Sometimes it’s difficult to measure exactly what we want to measure so we measure something else as an alternative. On occasion, that leads to headlines in the national press that make scientists sound crazy, if its not reported accurately. For example, scientist recently developed animals which glow in the dark, by injecting DNA from jellyfish into them. It sounds crazy, doesn’t it? Why would scientists do such a thing? Are we trying to create some kind of Frankenstein-like monster?

Well, it’s not crazy, there is a good reason for it, and it highlight another fundamental scientific principle. To understand this, you need to know that DNA contains instructions for making proteins, and if that DNA is introduced into a cell, the cell will now start to make that protein.

Some drugs are large proteins, and these are difficult for us to make in a laboratory.

One solution to this is to make them in animals. As an example, ATryn is a drug which is used to prevent blood from clotting, and it is obtained from goats’ milk. The goats don’t normally make ATryn, but they have been genetically altered to do so. This is done by introducing into the goats the DNA that contains the instructions for making ATryn. The goat’s cells then make ATryn and it can then be purified from the goat’s milk.

To make drugs like this, we need methods to get the DNA into the animal’s cells in the first place. Similar methods may also be useful for fixing faulty genes in human patients. The problem,though, is that methods we have to do this at the moment are not very efficient and so scientists would like to find better methods.

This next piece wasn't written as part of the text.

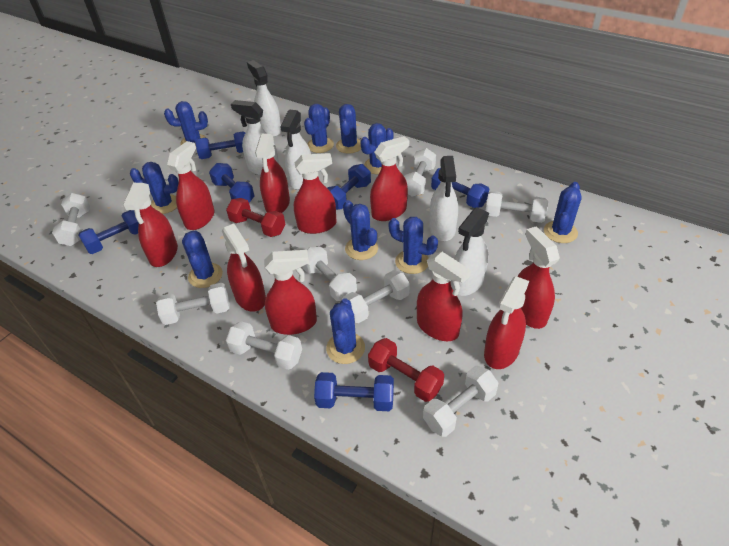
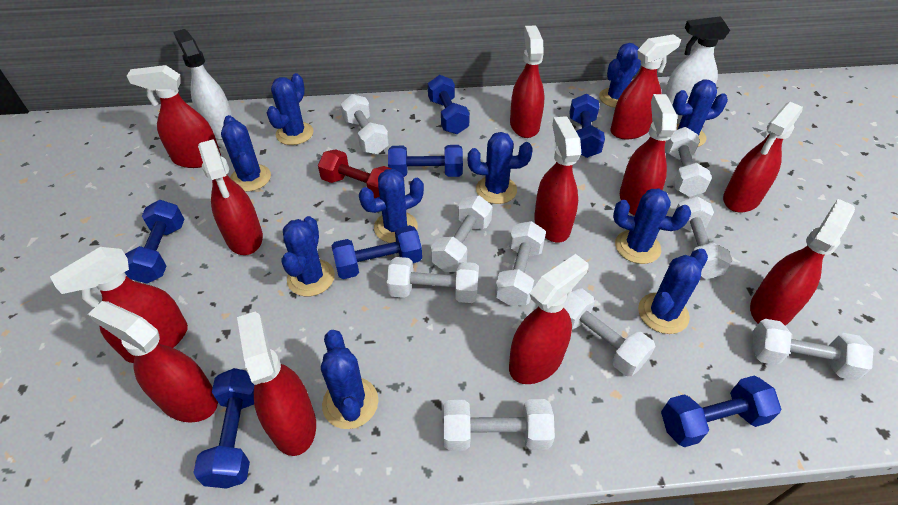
blue dumbbell: 6 -> 7
red dumbbell: 2 -> 1
red spray bottle: 10 -> 12
white dumbbell: 8 -> 9
white spray bottle: 5 -> 2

That is where the jellyfish come in. Jellyfish just happen to make a fluorescent protein. The fluorescent protein gives off light when ultraviolet light is shined on to it (it “fluoresces”). So an easy way to test different methods for getting DNA into animals is to use the DNA from jellyfish that encodes the fluorescent protein. We can test different methods for introducing the DNA into the animals and see if were successful just by seeing if the animals fluoresce (“glow in the dark”). Once we have done that, we can then use the method we have developed to transfer DNA encoding the protein drugs. So the “glow in the dark” protein is just being used as an easy way to measure the success of the experiments. If you like it’s a “marker” for how well the experiment worked. Scientists very often use “markers” like this to make their work more efficient.

Sometimes we make use of “markers” because they are the only thing that is feasible to use. Suppose we want to develop a new drug to reduce cholesterol, because we think high levels of cholesterol can ultimately lead to death from heart attacks. What we would really like to do is to test the drug in patients and see if it reduces deaths from heart attacks. The problem with that approach is that it could take decades for high cholesterol to cause heart disease, so we might have to test the drug for more than 10 years to find out if it reduces the number of patients who suffer heart attacks. Can’t we do things more quickly? Well, we could test the drug and see if instead it reduces cholesterol in patients, in the expectation that lower cholesterol will result in fewer deaths from heart attacks. When we measure cholesterol in this way, it’s a “surrogate” for what we really want to measure (a drop in patient deaths).